I must have missed something good happening in Europe overnight as EUR/USD is up nearly 170 pips from yesterday’s bottom to today’s top. Of course, none of this is being driven from the euro side, it’s all about the dollar.
It’s probably about time we had a bounce in the euro but it’s hard to get overly keen on seeing a big bounce. and the bears won’t be overly concerned as we’re still 300 pips from the first major fib of the 1.40 fall.
EUR/USD Daily chart 09 10 2014
We’ve not been able to make inroads above the 2001 support line and the price will need to get above and hold it for it to become support.

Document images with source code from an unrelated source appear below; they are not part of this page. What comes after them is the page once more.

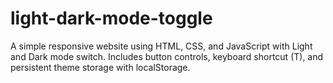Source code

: # light-dark-mode-toggle
A simple responsive website using HTML, CSS, and JavaScript with Light and Dark mode switch. Includes button controls, keyboard shortcut (T), and persistent theme storage with localStorage.
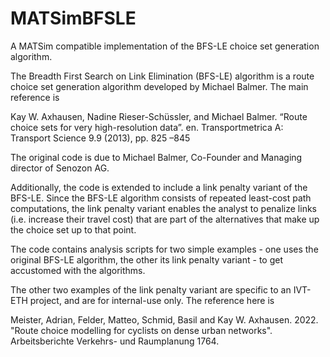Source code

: # MATSimBFSLE
A MATSim compatible implementation of the BFS-LE choice set generation algorithm.

The Breadth First Search on Link Elimination (BFS-LE) algorithm is a route choice set generation algorithm developed by Michael Balmer. The main reference is

Kay W. Axhausen, Nadine Rieser-Schüssler, and Michael Balmer. 
“Route choice sets for very high-resolution data”. en. Transportmetrica A: Transport Science 9.9 (2013), pp. 825 –845

The original code is due to Michael Balmer, Co-Founder and Managing director of Senozon AG.

Additionally, the code is extended to include a link penalty variant of the BFS-LE. Since the BFS-LE algorithm consists of repeated least-cost path computations, the link penalty variant enables the analyst to penalize links (i.e. increase their travel cost) that are part of the alternatives that make up the choice set up to that point.

The code contains analysis scripts for two simple examples - one uses the original BFS-LE algorithm, the other its link penalty variant - to get accustomed with the algorithms. 

The other two examples of the link penalty variant are specific to an IVT-ETH project, and are for internal-use only. The reference here is

Meister, Adrian, Felder, Matteo, Schmid, Basil and Kay W. Axhausen. 2022.
"Route choice modelling for cyclists on dense urban networks". Arbeitsberichte Verkehrs- und Raumplanung 1764.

If we do break up further then 1.28 is the where we’ll find resistance next and then 1.2815/25 and 1.2860/65.
We held for a while at resistance at 1.2750 and this will now be main support as well as 1.2700. Minor support should be seen at 1.2715/20 also.
It looks like the market got itself all worked up again into the FOMC. I don’t have any faith still in euro buying so I shorted USD/CAD just before the release, as I suggested yesterday. I took that off the table late last night and will now be looking to see if we get further dollar weakness to buy into.
The FOMC might not have been as hawkish as the market wanted (yet again) but much like the Bank of England, rate rises are coming and that’s going to push the dollar back up. Sentiment is pushing rate expectations further back but I’m not seeing anything major yet that suggests rate rises aren’t coming in at least the first half of next year.